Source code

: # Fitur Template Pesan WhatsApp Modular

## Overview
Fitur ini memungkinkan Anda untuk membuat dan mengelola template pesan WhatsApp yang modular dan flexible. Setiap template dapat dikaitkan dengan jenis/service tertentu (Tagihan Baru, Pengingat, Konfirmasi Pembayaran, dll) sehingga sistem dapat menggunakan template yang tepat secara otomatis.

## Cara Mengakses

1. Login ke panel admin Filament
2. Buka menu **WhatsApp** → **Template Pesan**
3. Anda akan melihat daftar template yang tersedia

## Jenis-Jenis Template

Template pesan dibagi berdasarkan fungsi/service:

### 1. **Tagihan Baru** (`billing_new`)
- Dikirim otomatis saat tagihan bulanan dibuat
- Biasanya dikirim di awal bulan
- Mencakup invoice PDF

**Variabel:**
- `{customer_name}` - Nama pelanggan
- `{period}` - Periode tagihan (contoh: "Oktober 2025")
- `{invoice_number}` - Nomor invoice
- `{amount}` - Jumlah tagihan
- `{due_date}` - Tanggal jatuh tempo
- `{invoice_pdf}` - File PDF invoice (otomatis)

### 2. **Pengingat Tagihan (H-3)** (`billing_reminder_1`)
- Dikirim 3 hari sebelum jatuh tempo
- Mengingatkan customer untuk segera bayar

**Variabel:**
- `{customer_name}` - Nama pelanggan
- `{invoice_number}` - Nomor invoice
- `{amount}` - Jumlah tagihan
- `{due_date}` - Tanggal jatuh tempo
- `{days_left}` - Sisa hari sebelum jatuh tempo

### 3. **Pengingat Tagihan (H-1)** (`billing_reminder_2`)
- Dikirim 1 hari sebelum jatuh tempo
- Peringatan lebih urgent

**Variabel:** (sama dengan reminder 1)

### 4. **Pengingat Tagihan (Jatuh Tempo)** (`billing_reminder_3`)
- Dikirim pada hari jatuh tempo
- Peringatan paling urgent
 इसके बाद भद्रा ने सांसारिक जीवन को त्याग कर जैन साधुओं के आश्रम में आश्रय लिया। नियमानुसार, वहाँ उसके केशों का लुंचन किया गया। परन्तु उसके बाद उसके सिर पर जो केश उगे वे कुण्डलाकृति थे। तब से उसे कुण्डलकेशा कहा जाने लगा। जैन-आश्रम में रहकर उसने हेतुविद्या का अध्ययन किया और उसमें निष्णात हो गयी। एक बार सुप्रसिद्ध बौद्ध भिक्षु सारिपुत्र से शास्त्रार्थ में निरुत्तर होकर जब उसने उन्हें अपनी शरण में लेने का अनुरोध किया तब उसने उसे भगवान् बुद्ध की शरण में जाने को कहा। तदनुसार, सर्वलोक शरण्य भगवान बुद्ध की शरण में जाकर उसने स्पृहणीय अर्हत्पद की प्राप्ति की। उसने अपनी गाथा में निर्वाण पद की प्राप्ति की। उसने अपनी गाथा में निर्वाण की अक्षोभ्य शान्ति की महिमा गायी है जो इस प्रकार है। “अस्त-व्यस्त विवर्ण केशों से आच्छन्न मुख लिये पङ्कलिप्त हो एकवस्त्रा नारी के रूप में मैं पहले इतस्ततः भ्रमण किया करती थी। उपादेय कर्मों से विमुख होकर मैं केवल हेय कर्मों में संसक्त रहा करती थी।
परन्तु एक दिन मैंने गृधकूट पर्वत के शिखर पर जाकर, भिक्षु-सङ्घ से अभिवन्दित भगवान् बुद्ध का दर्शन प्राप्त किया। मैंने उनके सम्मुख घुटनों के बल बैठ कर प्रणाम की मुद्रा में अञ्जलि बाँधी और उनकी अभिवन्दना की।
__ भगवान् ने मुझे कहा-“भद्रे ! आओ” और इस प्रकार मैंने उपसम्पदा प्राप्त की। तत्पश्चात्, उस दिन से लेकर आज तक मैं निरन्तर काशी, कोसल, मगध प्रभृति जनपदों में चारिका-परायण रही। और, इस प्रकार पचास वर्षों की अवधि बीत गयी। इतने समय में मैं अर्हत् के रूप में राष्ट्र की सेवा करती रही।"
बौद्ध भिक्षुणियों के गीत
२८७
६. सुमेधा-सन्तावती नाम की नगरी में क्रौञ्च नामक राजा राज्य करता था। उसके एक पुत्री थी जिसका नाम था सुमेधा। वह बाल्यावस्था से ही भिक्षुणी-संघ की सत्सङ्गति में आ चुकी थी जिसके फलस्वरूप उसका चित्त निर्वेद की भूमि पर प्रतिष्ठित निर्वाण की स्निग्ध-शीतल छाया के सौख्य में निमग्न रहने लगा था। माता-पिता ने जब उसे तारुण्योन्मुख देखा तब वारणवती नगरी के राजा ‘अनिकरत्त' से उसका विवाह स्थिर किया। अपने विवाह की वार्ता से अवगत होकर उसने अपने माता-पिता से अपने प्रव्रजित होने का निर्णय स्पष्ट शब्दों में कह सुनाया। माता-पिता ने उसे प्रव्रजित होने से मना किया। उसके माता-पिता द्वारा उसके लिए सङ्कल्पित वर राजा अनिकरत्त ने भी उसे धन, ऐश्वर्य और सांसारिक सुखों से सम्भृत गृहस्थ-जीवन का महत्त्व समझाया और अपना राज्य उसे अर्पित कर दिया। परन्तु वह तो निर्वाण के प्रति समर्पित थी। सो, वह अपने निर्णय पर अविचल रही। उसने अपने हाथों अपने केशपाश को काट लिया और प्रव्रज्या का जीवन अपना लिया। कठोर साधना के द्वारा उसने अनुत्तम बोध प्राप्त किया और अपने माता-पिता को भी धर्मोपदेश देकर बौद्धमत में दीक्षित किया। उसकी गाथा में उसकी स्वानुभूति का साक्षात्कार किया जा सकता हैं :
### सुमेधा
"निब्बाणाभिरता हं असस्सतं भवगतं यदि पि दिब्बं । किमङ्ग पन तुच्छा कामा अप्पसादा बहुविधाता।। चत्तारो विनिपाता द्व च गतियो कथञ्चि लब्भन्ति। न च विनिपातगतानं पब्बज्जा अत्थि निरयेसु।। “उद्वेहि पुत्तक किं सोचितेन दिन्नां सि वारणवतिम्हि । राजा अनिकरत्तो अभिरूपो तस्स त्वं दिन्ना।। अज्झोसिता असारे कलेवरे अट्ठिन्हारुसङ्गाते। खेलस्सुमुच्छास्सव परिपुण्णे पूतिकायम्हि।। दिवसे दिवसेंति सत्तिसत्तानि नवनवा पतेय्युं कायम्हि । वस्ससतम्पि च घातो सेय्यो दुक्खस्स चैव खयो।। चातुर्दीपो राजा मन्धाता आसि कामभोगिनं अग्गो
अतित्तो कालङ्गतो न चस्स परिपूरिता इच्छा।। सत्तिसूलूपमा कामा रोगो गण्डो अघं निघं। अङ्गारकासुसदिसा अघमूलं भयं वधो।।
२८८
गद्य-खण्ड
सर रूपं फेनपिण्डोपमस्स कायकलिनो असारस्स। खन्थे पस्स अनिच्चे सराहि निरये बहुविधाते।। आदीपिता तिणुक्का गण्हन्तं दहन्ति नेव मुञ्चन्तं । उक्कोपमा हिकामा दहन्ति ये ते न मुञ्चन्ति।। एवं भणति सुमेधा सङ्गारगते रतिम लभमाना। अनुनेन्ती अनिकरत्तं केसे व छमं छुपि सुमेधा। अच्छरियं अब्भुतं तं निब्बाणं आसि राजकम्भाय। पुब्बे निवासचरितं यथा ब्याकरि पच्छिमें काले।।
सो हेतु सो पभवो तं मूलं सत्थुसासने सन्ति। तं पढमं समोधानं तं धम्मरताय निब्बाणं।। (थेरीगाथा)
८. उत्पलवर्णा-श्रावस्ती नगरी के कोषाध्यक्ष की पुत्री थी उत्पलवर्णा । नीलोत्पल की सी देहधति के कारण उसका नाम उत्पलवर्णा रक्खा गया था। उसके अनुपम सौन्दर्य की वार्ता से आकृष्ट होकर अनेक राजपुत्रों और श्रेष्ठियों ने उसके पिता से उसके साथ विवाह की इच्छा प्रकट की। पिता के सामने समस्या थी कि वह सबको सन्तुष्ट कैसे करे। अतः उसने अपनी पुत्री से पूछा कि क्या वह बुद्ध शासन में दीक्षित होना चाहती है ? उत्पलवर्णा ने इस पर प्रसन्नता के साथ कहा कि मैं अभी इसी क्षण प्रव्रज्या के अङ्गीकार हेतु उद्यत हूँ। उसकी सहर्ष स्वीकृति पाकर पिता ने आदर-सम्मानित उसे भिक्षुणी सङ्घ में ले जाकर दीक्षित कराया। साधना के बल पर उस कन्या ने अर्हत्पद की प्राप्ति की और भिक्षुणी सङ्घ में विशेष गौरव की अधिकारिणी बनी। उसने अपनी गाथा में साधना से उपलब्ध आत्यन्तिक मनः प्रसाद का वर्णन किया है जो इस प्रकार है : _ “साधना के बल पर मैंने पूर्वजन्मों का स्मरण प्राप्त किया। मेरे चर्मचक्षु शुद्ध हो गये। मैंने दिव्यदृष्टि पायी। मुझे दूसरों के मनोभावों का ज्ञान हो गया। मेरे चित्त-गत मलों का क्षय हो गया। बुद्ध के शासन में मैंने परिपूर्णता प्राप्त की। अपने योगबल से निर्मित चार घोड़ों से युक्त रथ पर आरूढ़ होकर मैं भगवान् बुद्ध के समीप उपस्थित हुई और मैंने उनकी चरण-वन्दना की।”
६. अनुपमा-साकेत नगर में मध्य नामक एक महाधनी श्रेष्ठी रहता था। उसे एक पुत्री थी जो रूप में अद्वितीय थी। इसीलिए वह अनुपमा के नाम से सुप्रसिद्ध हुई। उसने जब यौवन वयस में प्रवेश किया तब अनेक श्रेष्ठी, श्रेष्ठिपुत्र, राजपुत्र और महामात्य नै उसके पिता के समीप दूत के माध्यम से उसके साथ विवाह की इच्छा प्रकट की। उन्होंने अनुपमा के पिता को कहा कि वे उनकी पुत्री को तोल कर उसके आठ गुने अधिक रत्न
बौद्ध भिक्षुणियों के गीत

# # # # # # #

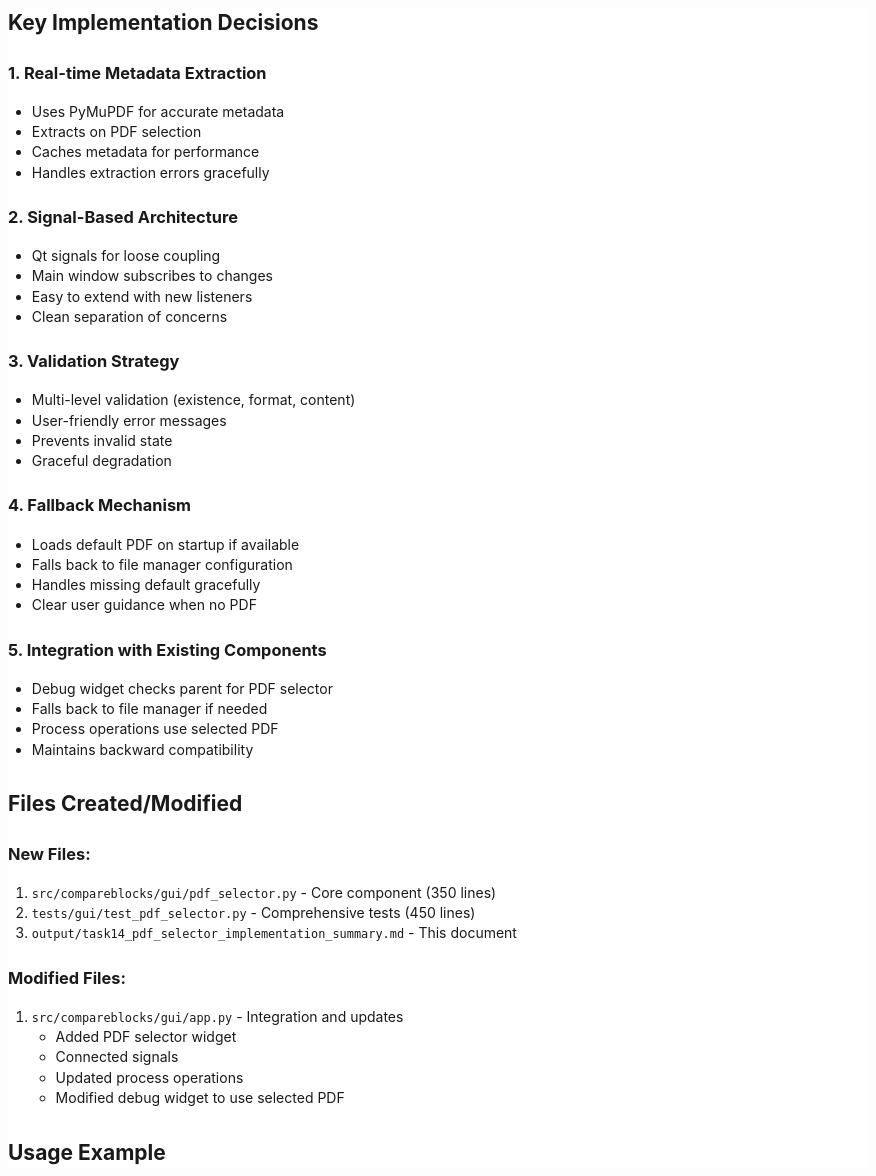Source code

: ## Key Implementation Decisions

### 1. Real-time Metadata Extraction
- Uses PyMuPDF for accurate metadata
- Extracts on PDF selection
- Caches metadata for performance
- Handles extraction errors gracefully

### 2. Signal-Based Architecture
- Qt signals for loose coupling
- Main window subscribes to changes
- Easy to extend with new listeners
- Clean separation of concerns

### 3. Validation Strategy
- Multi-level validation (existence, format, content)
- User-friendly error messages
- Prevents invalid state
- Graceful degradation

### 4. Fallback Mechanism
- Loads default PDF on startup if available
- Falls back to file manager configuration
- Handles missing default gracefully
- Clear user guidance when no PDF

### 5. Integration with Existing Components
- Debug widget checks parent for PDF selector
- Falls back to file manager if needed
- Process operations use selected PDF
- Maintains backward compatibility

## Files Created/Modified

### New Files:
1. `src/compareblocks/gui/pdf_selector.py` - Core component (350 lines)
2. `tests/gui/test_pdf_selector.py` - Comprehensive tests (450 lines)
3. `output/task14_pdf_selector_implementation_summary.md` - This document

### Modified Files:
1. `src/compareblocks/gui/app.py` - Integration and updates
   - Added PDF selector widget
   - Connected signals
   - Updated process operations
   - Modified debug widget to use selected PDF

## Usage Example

# # # # # # #

ACTION ITEM: Render as a numbered list, skipping blank lines, the data starting with the line that contains "## Jenis-Jenis Template" and going on through the line that contains "- Mencakup invoice PDF".

RESPONSE TO THE EXERCISE:
1. ## Jenis-Jenis Template
2. Template pesan dibagi berdasarkan fungsi/service:
3. ### 1. **Tagihan Baru** (`billing_new`)
4. - Dikirim otomatis saat tagihan bulanan dibuat
5. - Biasanya dikirim di awal bulan
6. - Mencakup invoice PDF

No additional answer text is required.